A lot of the later development was focused on player interactions with blocks and items, refining enemy-state transitions like shell kicks and pipe exits, and polishing the systems that make the level work like in the original. The foundation is solid, but the last mile of interaction detail is what made the project feel complete.
This class changed how I think about game systems. Building a familiar game from the ground up makes every design decision visible, and it gave me a much stronger base for future engine-level work outside the course.
Additionally, this class gave me far more knowledge on the real software development progress, particularly in terms of collaboration and design patterns. Learning to work with others in Git and outline responsibilities in sprints gave me a glimpse of what collaborating with a professional software team looks like, and proved invaluable going into my first work in the industry. Additionally, learning to keep our features loosely coupled, extendable for later updates, and easily human-readable was a huge lesson for me that changed how I viewed software design, showing the impact of high-level infrastructure choices.
Adding Our Own Features
Recreating SMB3 faithfully was the baseline, but the project also gave us room to experiment with new features. Our primary additions were the first level of the original Super Mario Bros., and a custom power-up with its own look and behavior, designed to leverage the tools we’d already built for collision editing.

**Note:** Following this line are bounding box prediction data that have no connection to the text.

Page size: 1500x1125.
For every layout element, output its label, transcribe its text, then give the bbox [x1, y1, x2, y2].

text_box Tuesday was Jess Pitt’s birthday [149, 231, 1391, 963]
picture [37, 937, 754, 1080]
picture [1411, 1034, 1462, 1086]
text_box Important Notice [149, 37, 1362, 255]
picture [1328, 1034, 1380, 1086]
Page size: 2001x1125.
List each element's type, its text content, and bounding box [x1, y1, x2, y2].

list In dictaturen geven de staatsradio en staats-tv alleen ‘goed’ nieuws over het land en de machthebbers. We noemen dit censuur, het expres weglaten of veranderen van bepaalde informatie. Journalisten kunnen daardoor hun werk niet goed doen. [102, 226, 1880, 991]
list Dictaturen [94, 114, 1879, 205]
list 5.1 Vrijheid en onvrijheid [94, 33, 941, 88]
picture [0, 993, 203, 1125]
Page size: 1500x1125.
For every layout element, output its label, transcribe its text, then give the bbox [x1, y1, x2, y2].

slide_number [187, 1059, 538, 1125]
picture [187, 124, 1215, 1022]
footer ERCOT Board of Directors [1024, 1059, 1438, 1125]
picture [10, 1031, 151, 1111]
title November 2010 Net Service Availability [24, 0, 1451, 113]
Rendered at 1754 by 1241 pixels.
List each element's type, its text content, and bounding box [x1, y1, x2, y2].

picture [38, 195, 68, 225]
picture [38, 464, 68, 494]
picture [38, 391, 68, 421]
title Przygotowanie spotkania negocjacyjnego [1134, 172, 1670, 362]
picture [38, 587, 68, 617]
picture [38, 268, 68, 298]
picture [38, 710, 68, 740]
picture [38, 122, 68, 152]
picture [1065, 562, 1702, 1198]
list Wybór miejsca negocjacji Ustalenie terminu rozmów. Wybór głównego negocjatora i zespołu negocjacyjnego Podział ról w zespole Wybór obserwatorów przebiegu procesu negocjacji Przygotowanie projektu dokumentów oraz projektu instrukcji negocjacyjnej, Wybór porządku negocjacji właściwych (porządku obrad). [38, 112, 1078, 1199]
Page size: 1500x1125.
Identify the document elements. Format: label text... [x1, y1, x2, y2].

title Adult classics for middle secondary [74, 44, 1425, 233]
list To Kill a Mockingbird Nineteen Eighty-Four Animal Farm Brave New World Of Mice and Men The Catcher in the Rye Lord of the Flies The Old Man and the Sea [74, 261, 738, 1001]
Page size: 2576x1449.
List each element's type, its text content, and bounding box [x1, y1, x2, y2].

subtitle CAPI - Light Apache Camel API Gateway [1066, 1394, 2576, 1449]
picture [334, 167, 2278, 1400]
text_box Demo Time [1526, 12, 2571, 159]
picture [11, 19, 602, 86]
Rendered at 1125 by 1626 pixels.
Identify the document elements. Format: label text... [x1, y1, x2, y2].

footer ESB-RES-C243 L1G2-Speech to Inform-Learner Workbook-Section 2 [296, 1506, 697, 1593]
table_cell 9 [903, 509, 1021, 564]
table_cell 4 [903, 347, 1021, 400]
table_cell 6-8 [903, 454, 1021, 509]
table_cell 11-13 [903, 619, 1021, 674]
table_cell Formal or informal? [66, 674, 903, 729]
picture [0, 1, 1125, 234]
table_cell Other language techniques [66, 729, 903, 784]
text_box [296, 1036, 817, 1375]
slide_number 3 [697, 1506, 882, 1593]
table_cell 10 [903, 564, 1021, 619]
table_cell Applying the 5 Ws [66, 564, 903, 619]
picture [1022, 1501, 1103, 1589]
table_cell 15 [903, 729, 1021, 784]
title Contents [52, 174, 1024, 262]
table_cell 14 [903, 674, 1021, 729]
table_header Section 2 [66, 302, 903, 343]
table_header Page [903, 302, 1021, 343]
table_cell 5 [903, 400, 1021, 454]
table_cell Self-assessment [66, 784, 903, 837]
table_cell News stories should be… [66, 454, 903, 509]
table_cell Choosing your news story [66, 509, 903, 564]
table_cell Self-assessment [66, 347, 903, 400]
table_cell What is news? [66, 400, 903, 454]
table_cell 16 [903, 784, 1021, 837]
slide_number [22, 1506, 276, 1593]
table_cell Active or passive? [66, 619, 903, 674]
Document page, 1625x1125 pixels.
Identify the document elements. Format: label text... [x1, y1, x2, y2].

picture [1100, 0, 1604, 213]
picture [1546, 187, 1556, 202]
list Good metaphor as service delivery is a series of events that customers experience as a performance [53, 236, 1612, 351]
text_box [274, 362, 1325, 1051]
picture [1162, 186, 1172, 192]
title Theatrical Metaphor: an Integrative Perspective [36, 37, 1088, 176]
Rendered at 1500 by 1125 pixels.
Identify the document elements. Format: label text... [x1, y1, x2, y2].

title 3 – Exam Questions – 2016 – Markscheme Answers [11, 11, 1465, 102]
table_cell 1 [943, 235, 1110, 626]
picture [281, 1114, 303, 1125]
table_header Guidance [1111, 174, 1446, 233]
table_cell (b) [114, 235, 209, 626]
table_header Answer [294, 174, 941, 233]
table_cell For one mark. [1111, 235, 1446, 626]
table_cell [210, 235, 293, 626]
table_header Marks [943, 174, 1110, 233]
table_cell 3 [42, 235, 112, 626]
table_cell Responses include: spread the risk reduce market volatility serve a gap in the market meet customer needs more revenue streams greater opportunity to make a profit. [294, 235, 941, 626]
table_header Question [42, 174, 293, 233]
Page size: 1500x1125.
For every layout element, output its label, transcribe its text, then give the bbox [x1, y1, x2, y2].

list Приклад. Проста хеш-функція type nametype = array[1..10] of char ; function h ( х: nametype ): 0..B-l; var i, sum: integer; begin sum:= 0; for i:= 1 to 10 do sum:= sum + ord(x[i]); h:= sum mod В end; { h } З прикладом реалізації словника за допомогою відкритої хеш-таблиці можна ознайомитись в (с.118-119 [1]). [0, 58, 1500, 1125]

Earlier when developing the collision system, I had built an editing tool that allowed the team to see collision boundaries and their position coordinates, and move these collisions around freely using the mouse. This made building levels and testing collision far more straightforward, and the professor had me demo it for the class as an example of how building dedicated tools can save development time and frustration later.
And beyond being a helpful development tool, the team found while editing the levels that moving blocks around and dynamically moving platforms for Mario to use was fun. In order to fully make use of this observation, we chose to polish the collision editing tool into a power-up. We added a new “Psychic” power for Mario that tinted his sprite blue, and drew a vector between him and the block he moved. When our classmates got a chance to try our game for themselves, they really enjoyed being able to manipulate the levels freely.